### TASK DESCRIPTION
Please quote the records below word for word, from the line with "the form 8,55." up to and including the line with "The clock reads 3,46".

### SUPPLIED MATERIAL
....

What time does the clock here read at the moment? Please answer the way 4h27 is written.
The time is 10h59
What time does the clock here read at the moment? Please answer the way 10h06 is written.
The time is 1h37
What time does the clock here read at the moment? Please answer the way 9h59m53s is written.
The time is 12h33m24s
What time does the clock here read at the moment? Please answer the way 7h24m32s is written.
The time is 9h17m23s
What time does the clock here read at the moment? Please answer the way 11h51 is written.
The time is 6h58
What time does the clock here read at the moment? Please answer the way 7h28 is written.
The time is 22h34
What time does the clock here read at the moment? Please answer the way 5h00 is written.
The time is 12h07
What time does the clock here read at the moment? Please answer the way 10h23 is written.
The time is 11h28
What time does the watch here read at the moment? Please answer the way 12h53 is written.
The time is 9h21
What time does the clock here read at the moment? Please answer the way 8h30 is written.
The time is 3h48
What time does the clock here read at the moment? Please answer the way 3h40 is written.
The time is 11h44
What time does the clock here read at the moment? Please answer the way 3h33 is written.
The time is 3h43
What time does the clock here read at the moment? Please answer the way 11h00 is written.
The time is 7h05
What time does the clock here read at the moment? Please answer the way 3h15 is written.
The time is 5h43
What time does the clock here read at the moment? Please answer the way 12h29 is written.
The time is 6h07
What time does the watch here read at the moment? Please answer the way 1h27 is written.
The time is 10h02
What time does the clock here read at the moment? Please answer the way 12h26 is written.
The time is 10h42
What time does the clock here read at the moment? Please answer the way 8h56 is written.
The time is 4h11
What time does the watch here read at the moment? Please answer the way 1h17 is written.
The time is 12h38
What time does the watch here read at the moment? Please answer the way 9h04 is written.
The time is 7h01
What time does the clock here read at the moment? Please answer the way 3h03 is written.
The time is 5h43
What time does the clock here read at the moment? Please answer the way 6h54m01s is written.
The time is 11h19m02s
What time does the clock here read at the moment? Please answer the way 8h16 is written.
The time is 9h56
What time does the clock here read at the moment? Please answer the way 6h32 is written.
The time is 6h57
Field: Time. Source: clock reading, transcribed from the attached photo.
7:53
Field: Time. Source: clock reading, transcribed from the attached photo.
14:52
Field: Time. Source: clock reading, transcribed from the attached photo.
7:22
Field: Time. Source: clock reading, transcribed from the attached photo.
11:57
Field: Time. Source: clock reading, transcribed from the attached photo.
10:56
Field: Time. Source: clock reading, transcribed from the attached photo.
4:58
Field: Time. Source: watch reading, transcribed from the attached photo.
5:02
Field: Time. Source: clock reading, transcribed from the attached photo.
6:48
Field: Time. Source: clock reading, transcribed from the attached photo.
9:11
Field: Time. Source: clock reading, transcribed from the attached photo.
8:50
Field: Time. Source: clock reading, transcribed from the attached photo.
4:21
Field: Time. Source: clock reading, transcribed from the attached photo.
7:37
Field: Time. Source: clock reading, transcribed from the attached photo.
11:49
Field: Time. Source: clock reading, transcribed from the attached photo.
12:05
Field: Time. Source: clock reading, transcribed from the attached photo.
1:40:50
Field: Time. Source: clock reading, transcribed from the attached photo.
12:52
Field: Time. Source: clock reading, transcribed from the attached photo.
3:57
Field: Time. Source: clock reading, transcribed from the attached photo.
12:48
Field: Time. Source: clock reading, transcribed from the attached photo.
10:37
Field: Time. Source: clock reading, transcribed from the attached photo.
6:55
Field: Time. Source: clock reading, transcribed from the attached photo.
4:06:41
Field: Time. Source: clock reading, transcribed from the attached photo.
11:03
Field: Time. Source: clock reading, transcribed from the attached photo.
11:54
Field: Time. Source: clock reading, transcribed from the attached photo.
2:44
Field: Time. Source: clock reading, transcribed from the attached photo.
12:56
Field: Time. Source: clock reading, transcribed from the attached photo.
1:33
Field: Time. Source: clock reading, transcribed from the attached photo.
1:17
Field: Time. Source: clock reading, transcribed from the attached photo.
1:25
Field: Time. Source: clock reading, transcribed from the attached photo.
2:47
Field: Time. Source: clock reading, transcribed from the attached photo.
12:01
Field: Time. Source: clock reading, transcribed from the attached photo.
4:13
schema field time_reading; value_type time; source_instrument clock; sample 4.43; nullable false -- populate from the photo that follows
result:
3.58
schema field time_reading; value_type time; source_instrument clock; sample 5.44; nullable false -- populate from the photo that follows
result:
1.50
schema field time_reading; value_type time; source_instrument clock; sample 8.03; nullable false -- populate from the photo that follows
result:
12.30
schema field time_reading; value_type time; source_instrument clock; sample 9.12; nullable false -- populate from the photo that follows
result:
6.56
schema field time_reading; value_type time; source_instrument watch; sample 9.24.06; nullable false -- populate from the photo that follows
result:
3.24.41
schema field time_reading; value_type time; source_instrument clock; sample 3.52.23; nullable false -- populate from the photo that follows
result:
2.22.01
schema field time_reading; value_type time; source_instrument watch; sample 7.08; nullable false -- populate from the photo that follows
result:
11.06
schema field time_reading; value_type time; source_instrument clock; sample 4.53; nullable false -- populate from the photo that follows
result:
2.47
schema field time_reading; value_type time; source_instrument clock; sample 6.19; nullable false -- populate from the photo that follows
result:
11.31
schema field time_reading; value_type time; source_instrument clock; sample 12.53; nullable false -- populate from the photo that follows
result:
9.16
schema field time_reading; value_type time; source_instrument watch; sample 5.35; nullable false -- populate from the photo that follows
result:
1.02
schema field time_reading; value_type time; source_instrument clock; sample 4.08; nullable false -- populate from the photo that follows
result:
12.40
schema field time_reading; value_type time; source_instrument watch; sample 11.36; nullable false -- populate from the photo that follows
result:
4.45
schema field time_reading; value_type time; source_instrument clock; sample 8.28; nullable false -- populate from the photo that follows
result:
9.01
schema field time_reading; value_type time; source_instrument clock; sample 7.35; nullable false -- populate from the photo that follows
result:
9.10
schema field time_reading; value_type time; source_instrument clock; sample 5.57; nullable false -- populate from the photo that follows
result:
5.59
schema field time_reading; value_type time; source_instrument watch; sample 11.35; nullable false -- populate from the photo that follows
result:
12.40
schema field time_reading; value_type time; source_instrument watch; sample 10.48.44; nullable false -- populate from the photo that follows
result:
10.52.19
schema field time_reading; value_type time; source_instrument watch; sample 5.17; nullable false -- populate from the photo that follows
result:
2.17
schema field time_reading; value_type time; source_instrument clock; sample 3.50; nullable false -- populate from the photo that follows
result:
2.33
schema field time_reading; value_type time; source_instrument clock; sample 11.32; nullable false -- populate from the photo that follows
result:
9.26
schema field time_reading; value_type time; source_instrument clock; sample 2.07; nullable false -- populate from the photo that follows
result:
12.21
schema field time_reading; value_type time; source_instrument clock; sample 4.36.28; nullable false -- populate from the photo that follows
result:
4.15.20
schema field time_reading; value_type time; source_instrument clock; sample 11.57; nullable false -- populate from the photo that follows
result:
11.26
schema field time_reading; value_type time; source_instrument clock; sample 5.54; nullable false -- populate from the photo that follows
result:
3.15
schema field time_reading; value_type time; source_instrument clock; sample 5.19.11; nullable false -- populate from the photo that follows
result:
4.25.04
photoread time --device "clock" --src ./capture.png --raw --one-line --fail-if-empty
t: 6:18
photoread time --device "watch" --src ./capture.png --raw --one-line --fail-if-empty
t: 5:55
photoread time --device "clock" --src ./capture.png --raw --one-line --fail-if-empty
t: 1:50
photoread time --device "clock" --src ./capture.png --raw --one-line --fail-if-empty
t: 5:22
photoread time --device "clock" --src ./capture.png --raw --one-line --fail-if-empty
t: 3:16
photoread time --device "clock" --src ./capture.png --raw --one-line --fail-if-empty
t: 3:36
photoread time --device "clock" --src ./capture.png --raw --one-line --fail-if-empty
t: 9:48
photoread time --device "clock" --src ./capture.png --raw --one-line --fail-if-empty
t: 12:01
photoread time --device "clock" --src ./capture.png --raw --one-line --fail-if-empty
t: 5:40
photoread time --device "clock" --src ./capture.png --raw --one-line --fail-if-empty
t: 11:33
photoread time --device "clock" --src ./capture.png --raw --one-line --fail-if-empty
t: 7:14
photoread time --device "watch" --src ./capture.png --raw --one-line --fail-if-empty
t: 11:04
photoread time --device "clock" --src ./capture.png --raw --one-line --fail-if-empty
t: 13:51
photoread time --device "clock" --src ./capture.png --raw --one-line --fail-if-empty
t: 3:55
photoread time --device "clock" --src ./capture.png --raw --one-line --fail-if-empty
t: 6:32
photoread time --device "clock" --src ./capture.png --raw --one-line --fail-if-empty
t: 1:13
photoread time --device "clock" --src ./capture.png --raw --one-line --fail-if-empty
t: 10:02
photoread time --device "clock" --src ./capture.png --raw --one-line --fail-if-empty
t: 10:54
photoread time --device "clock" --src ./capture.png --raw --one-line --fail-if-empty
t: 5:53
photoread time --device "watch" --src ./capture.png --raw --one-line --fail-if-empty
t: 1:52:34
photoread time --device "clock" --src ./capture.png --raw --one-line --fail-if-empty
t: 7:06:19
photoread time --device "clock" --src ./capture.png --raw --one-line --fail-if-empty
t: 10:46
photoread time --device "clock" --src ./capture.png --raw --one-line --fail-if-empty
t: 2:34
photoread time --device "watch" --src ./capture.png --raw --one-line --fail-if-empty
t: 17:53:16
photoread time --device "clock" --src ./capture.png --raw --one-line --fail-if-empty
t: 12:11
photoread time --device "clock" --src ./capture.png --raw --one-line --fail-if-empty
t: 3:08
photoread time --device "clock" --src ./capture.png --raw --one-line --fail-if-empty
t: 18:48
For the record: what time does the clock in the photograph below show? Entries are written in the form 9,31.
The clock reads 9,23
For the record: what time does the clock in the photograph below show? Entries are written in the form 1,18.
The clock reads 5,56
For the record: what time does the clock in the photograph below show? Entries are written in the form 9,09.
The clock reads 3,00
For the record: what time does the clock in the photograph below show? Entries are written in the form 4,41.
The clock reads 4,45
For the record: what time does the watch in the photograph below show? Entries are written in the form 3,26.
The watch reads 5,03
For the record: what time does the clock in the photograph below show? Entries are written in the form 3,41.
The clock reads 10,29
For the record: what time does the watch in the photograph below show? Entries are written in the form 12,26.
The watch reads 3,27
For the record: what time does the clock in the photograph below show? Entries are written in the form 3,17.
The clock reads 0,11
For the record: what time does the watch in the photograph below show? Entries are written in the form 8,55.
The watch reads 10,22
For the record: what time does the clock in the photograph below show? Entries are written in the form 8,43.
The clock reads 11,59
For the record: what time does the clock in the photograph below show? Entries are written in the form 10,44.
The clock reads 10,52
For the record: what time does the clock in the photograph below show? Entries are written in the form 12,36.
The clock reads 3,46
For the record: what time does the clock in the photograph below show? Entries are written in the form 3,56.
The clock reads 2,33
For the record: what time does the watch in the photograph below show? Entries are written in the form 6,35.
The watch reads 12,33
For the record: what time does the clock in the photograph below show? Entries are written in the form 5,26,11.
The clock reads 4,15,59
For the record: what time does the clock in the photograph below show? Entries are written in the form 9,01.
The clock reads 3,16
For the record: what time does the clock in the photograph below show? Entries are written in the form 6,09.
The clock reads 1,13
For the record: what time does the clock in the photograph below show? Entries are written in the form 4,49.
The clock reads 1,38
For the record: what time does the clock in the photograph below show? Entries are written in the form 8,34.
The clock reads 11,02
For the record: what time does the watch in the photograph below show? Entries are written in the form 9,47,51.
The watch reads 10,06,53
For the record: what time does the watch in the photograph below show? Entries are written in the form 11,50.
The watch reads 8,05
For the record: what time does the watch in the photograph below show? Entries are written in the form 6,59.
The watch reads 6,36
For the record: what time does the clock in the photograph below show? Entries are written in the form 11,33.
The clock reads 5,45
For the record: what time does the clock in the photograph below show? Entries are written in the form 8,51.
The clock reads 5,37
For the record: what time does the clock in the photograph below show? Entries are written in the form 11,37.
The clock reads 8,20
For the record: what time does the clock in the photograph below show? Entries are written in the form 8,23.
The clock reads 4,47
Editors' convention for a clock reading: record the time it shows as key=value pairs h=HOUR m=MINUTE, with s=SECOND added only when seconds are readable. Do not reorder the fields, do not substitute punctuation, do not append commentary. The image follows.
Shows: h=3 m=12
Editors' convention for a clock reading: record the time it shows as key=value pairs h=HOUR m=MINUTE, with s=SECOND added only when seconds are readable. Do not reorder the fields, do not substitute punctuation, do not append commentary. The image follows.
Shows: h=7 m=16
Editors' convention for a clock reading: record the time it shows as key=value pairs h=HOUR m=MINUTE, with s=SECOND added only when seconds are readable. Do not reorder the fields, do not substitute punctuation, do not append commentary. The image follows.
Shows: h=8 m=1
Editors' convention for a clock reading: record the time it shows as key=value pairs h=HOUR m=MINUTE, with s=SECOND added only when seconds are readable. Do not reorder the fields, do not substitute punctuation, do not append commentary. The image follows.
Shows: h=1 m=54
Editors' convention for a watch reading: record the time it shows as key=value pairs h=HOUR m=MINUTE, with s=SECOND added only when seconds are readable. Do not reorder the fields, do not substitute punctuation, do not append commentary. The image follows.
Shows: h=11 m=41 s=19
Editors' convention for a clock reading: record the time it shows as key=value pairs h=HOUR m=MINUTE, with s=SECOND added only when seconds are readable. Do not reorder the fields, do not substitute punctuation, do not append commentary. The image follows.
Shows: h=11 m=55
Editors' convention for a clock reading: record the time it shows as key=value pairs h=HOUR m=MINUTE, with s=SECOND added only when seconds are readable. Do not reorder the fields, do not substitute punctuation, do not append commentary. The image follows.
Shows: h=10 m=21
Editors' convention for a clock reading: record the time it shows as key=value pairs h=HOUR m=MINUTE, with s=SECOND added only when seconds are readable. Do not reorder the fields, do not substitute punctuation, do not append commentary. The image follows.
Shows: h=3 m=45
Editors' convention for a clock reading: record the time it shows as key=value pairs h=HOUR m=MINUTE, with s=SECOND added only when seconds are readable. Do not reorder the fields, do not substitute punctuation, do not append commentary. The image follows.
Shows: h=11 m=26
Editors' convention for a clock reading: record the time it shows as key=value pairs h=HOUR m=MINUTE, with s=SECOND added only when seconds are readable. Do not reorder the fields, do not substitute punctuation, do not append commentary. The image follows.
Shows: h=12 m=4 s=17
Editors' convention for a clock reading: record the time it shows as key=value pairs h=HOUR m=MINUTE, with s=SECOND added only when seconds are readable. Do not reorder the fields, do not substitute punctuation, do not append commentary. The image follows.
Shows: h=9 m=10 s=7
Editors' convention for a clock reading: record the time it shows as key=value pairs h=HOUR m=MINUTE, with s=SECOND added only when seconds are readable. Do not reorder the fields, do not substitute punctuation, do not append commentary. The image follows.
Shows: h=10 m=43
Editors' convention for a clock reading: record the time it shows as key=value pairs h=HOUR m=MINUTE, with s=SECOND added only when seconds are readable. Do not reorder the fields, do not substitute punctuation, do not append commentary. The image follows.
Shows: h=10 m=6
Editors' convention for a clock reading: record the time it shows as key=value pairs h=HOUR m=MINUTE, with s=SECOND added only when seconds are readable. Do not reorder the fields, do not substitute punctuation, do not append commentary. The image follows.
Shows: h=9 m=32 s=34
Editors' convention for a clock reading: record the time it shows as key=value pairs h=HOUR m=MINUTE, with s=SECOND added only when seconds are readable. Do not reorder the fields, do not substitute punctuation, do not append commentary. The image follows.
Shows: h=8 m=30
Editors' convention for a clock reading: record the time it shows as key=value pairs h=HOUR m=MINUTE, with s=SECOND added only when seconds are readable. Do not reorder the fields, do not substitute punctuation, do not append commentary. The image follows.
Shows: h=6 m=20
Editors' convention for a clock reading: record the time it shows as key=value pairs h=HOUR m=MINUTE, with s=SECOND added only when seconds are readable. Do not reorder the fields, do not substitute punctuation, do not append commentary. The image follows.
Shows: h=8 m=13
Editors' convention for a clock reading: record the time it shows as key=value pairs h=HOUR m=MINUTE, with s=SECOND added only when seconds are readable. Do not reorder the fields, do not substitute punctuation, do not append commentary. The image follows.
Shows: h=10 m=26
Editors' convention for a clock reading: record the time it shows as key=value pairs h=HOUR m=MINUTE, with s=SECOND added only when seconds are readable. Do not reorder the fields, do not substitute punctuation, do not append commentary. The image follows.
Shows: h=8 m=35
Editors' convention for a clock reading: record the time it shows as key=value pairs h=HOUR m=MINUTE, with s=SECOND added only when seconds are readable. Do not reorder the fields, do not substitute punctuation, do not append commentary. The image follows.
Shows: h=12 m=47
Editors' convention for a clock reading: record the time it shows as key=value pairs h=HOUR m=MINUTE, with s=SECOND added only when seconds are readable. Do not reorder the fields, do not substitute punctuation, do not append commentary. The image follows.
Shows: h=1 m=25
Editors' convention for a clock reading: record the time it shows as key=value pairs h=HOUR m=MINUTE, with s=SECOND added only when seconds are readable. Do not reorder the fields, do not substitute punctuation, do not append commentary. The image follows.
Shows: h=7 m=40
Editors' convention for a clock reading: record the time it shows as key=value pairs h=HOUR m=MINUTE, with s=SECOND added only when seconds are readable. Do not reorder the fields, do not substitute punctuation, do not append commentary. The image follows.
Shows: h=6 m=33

....

### TASK ANSWER
For the record: what time does the watch in the photograph below show? Entries are written in the form 8,55.
The watch reads 10,22
For the record: what time does the clock in the photograph below show? Entries are written in the form 8,43.
The clock reads 11,59
For the record: what time does the clock in the photograph below show? Entries are written in the form 10,44.
The clock reads 10,52
For the record: what time does the clock in the photograph below show? Entries are written in the form 12,36.
The clock reads 3,46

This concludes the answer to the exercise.